*Assignment:* Beginning with the line that holds "- Review the", set down each line of the data below through the very last, exactly as given, and nothing beyond that.

*Records for this task:*

----

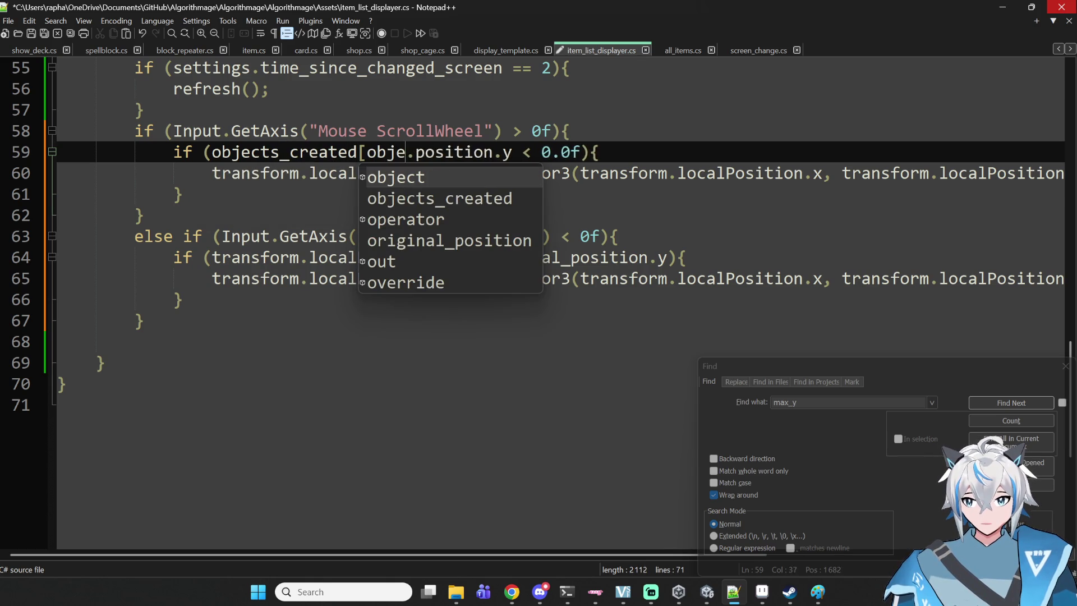
key("Return")
type(".Count")
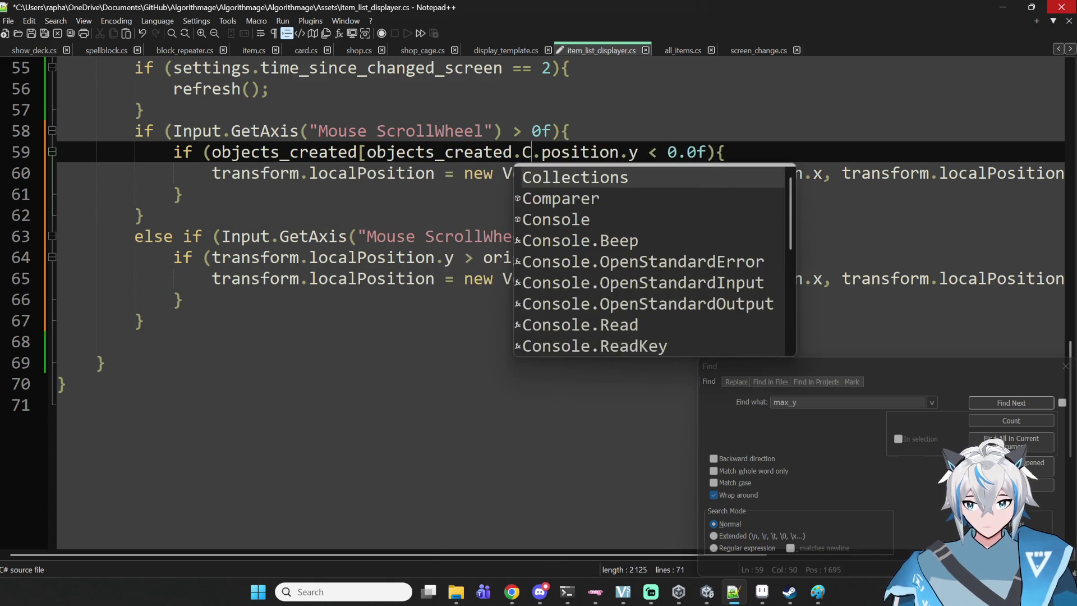
type(" - 1]")
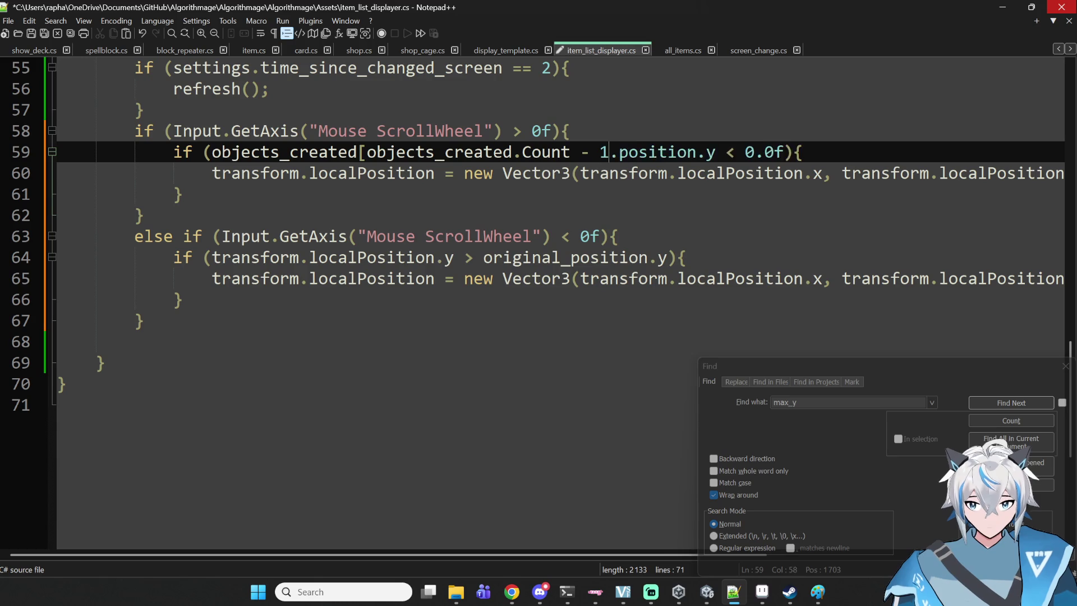
- Review the second scroll-wheel check on lines 63-64 and save the script
left_click(628, 152)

----

*Exercise response:*
- Review the second scroll-wheel check on lines 63-64 and save the script
left_click(628, 152)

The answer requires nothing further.